__Die Aufgabe__
Können Sie den Bericht über die Mieten der Bürgermeister-Reuter-Stiftung im Anschluss an seinen letzten Satz fortsetzen?

__Ausgangstext__
Die gemeinnützige Bürgermeister-Reuter-Stiftung wurde 1953 vom damaligen Regierenden Bürgermeister Berlins gegründet, um Flüchtlinge aus der Sowjetischen Besatzungszone zu unterstützen. Im Aufsichtsrat sitzen altgediente Sozialdemokraten wie Frank Bielka und Detlef Dzembritzki sowie die CDU-Politikerin Barbara John. Wie passt das zusammen mit der Vermietung von Apartments zu Wuchermieten?
Rechtsanwalt Manfred Lenz fehlten die Worte, als ihm der Mietvertrag vorgelegt wurde: 770 Euro warm für ein rund 20 Quadratmeter großes Mini-Apartment in der Alfred-Jung-Straße 12 in Lichtenberg. Selbst wenn man die Nebenkosten und einen – großzügig bemessenen – Möblierungszuschlag von 2 Euro pro Quadratmeter abzieht, ist das ein Quadratmeterpreis von 32 Euro nettokalt. Dabei ist die Lage nicht nobel und die Ausstattung nicht luxuriös. „Das sind einfache Ikea-Möbel“, sagt die Mieterin. „So etwas ist mir noch nie untergekommen, das sind Preise wie in Tokio“, empört sich der Anwalt. Die Mietpreisbremse gilt hier nicht, weil es sich um einen Neubau handelt. Doch Lenz sieht einen möglichen Verstoß gegen Paragraf 5 Wirtschaftsstrafgesetz („Wucherparagraf“).

__Angaben__
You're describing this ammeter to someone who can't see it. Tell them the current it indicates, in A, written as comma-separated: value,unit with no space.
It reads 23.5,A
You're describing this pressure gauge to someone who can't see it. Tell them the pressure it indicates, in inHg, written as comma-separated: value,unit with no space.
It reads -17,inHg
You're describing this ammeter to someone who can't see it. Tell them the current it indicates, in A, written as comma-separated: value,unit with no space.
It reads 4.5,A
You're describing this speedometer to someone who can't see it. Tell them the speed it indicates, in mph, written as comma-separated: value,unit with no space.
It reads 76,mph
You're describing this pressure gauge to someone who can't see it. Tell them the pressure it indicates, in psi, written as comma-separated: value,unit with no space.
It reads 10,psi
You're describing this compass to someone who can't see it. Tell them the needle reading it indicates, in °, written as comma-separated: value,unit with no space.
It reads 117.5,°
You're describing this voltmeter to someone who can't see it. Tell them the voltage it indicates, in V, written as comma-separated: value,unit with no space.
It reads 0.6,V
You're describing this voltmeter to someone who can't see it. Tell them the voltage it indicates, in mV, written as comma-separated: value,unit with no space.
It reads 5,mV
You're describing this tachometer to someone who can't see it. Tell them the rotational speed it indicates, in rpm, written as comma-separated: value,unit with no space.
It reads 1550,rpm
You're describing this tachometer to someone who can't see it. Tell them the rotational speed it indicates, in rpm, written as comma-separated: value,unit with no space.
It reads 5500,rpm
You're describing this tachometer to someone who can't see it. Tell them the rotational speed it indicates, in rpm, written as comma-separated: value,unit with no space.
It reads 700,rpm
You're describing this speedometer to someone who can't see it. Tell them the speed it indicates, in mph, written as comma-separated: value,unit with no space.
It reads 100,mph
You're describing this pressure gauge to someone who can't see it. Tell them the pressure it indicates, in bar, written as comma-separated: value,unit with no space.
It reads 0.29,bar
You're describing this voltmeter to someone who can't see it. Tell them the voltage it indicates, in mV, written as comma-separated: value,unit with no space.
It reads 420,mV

__Endgültige Antwort__
Die Bürgermeister-Reuter-Stiftung kann die Kritik an den hohen Mieten nicht nachvollziehen. Heike Unterrainer von der Stiftung hält die Preise für angemessen: „So ist die Kalkulation, wir machen damit keinen Profit.“ Die Mieteinnahmen verwende man zudem für den sozialen Bereich. Eine Tochtergesellschaft betreibt mehrere Kitas in Berlin.
Schwerpunktmäßig vermietet die Stiftung an Studierende. Auch von denen verlangt man happige Preise. Zwischen 665 und 715 Euro – je nach Mietdauer – kostet ein 19 Quadratmeter großes Apartment in der Alfred-Jung-Straße 12 und 14. Für Studentenwohnheime gilt die Mietpreisbremse ebenfalls nicht. In den Mieten für die Studentenapartments seien sämtliche Nebenkosten und auch die Reinigung enthalten, argumentiert Heike Unterrainer.
Ein weiterer Umstand wirft Fragen auf: Der Neubau Alfred-Jung-Straße 12 und 14 mit insgesamt 800 Apartments wurde eigentlich als Studentencampus gebaut. Bei der Grundsteinlegung 2016 lobte Lichtenbergs Bezirksbürgermeisterin Birgit Monteiro (SPD) die Bereitstellung von dringend benötigtem Wohnraum für Studierende mit geringem Einkommen. Wieso werden hier nun auch „möblierte City-Apartments für Arbeitnehmer“ angeboten, und das zu Preisen von 38,50 Euro warm pro Quadratmeter? Offenbar kann sich nicht jeder Studierende Mieten von 700 Euro leisten. Um Leerstände zu vermeiden, vermiete man die oberen Etagen zum vorübergehenden Gebrauch an Arbeitnehmer, erklärt Heike Unterrainer.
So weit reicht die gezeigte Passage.